* [Given records]
..............................

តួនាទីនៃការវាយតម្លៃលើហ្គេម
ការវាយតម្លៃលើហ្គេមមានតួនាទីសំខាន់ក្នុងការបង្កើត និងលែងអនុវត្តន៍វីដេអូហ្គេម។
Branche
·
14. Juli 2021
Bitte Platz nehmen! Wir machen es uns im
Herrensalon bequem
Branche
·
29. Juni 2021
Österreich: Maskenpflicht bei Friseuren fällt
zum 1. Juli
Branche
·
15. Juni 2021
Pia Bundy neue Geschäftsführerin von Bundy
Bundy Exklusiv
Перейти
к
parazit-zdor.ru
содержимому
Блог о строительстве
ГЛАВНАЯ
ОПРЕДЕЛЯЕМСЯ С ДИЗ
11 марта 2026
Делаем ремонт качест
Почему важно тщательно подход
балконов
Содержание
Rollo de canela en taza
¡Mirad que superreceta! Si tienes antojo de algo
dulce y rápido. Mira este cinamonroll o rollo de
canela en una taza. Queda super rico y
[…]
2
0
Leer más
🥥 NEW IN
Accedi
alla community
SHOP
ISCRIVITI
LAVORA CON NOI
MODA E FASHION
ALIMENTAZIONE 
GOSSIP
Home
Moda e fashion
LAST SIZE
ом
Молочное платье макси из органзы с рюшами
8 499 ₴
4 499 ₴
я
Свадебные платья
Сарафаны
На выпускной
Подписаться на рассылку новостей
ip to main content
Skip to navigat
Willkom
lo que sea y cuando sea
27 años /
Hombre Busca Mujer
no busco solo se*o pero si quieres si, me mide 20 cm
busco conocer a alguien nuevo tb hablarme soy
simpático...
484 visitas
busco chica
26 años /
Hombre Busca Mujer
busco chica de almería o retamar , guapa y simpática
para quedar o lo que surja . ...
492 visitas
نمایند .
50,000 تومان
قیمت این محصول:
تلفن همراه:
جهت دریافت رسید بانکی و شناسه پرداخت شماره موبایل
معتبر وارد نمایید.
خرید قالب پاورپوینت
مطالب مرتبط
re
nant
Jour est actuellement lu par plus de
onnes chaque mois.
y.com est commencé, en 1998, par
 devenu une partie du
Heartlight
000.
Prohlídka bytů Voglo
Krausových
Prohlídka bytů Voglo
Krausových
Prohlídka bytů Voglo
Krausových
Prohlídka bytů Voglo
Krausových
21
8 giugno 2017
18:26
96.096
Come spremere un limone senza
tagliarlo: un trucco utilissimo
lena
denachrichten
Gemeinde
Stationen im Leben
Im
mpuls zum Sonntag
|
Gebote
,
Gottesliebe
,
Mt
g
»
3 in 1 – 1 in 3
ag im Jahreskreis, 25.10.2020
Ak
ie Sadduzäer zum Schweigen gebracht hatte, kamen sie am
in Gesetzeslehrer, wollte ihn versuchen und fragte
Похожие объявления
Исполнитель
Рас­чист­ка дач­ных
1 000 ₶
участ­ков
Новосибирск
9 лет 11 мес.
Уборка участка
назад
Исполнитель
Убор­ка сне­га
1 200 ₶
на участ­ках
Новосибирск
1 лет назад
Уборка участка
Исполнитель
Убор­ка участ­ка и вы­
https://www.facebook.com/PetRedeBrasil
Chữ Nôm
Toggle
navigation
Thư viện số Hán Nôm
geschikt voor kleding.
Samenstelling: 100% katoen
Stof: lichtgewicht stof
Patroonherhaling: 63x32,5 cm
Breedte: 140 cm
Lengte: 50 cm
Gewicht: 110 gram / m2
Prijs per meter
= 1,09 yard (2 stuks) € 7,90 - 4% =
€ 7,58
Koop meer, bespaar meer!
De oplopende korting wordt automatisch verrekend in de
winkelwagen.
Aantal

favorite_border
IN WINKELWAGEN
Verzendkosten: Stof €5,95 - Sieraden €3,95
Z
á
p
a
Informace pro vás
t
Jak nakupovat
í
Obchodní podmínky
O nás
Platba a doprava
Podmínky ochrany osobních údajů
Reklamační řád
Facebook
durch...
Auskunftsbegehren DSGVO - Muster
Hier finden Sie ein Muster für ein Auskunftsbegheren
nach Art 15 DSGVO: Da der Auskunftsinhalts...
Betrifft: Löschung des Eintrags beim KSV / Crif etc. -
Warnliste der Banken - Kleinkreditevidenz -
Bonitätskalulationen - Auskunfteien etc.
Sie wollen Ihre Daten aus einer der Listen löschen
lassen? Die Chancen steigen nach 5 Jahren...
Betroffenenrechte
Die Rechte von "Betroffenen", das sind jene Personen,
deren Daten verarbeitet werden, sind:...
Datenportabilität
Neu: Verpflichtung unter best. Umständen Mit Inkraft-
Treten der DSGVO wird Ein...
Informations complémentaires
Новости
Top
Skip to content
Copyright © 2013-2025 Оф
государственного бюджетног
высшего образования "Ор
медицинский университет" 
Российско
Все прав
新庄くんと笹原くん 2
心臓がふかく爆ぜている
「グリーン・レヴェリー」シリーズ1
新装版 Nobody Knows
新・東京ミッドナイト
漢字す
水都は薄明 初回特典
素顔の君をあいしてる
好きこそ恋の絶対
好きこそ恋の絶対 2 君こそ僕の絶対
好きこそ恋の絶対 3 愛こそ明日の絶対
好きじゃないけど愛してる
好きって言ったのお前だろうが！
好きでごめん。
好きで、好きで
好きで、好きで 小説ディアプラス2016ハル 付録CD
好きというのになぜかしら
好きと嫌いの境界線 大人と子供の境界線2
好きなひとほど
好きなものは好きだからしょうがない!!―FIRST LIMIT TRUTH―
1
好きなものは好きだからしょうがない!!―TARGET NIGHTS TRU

..............................

* [Task instructions] Switch every "Branche" in the data above to "Industrie", and give the lines again with everything else unchanged.

* [Your response]
តួនាទីនៃការវាយតម្លៃលើហ្គេម
ការវាយតម្លៃលើហ្គេមមានតួនាទីសំខាន់ក្នុងការបង្កើត និងលែងអនុវត្តន៍វីដេអូហ្គេម។
Industrie
·
14. Juli 2021
Bitte Platz nehmen! Wir machen es uns im
Herrensalon bequem
Industrie
·
29. Juni 2021
Österreich: Maskenpflicht bei Friseuren fällt
zum 1. Juli
Industrie
·
15. Juni 2021
Pia Bundy neue Geschäftsführerin von Bundy
Bundy Exklusiv
Перейти
к
parazit-zdor.ru
содержимому
Блог о строительстве
ГЛАВНАЯ
ОПРЕДЕЛЯЕМСЯ С ДИЗ
11 марта 2026
Делаем ремонт качест
Почему важно тщательно подход
балконов
Содержание
Rollo de canela en taza
¡Mirad que superreceta! Si tienes antojo de algo
dulce y rápido. Mira este cinamonroll o rollo de
canela en una taza. Queda super rico y
[…]
2
0
Leer más
🥥 NEW IN
Accedi
alla community
SHOP
ISCRIVITI
LAVORA CON NOI
MODA E FASHION
ALIMENTAZIONE 
GOSSIP
Home
Moda e fashion
LAST SIZE
ом
Молочное платье макси из органзы с рюшами
8 499 ₴
4 499 ₴
я
Свадебные платья
Сарафаны
На выпускной
Подписаться на рассылку новостей
ip to main content
Skip to navigat
Willkom
lo que sea y cuando sea
27 años /
Hombre Busca Mujer
no busco solo se*o pero si quieres si, me mide 20 cm
busco conocer a alguien nuevo tb hablarme soy
simpático...
484 visitas
busco chica
26 años /
Hombre Busca Mujer
busco chica de almería o retamar , guapa y simpática
para quedar o lo que surja . ...
492 visitas
نمایند .
50,000 تومان
قیمت این محصول:
تلفن همراه:
جهت دریافت رسید بانکی و شناسه پرداخت شماره موبایل
معتبر وارد نمایید.
خرید قالب پاورپوینت
مطالب مرتبط
re
nant
Jour est actuellement lu par plus de
onnes chaque mois.
y.com est commencé, en 1998, par
 devenu une partie du
Heartlight
000.
Prohlídka bytů Voglo
Krausových
Prohlídka bytů Voglo
Krausových
Prohlídka bytů Voglo
Krausových
Prohlídka bytů Voglo
Krausových
21
8 giugno 2017
18:26
96.096
Come spremere un limone senza
tagliarlo: un trucco utilissimo
lena
denachrichten
Gemeinde
Stationen im Leben
Im
mpuls zum Sonntag
|
Gebote
,
Gottesliebe
,
Mt
g
»
3 in 1 – 1 in 3
ag im Jahreskreis, 25.10.2020
Ak
ie Sadduzäer zum Schweigen gebracht hatte, kamen sie am
in Gesetzeslehrer, wollte ihn versuchen und fragte
Похожие объявления
Исполнитель
Рас­чист­ка дач­ных
1 000 ₶
участ­ков
Новосибирск
9 лет 11 мес.
Уборка участка
назад
Исполнитель
Убор­ка сне­га
1 200 ₶
на участ­ках
Новосибирск
1 лет назад
Уборка участка
Исполнитель
Убор­ка участ­ка и вы­
https://www.facebook.com/PetRedeBrasil
Chữ Nôm
Toggle
navigation
Thư viện số Hán Nôm
geschikt voor kleding.
Samenstelling: 100% katoen
Stof: lichtgewicht stof
Patroonherhaling: 63x32,5 cm
Breedte: 140 cm
Lengte: 50 cm
Gewicht: 110 gram / m2
Prijs per meter
= 1,09 yard (2 stuks) € 7,90 - 4% =
€ 7,58
Koop meer, bespaar meer!
De oplopende korting wordt automatisch verrekend in de
winkelwagen.
Aantal

favorite_border
IN WINKELWAGEN
Verzendkosten: Stof €5,95 - Sieraden €3,95
Z
á
p
a
Informace pro vás
t
Jak nakupovat
í
Obchodní podmínky
O nás
Platba a doprava
Podmínky ochrany osobních údajů
Reklamační řád
Facebook
durch...
Auskunftsbegehren DSGVO - Muster
Hier finden Sie ein Muster für ein Auskunftsbegheren
nach Art 15 DSGVO: Da der Auskunftsinhalts...
Betrifft: Löschung des Eintrags beim KSV / Crif etc. -
Warnliste der Banken - Kleinkreditevidenz -
Bonitätskalulationen - Auskunfteien etc.
Sie wollen Ihre Daten aus einer der Listen löschen
lassen? Die Chancen steigen nach 5 Jahren...
Betroffenenrechte
Die Rechte von "Betroffenen", das sind jene Personen,
deren Daten verarbeitet werden, sind:...
Datenportabilität
Neu: Verpflichtung unter best. Umständen Mit Inkraft-
Treten der DSGVO wird Ein...
Informations complémentaires
Новости
Top
Skip to content
Copyright © 2013-2025 Оф
государственного бюджетног
высшего образования "Ор
медицинский университет" 
Российско
Все прав
新庄くんと笹原くん 2
心臓がふかく爆ぜている
「グリーン・レヴェリー」シリーズ1
新装版 Nobody Knows
新・東京ミッドナイト
漢字す
水都は薄明 初回特典
素顔の君をあいしてる
好きこそ恋の絶対
好きこそ恋の絶対 2 君こそ僕の絶対
好きこそ恋の絶対 3 愛こそ明日の絶対
好きじゃないけど愛してる
好きって言ったのお前だろうが！
好きでごめん。
好きで、好きで
好きで、好きで 小説ディアプラス2016ハル 付録CD
好きというのになぜかしら
好きと嫌いの境界線 大人と子供の境界線2
好きなひとほど
好きなものは好きだからしょうがない!!―FIRST LIMIT TRUTH―
1
好きなものは好きだからしょうがない!!―TARGET NIGHTS TRU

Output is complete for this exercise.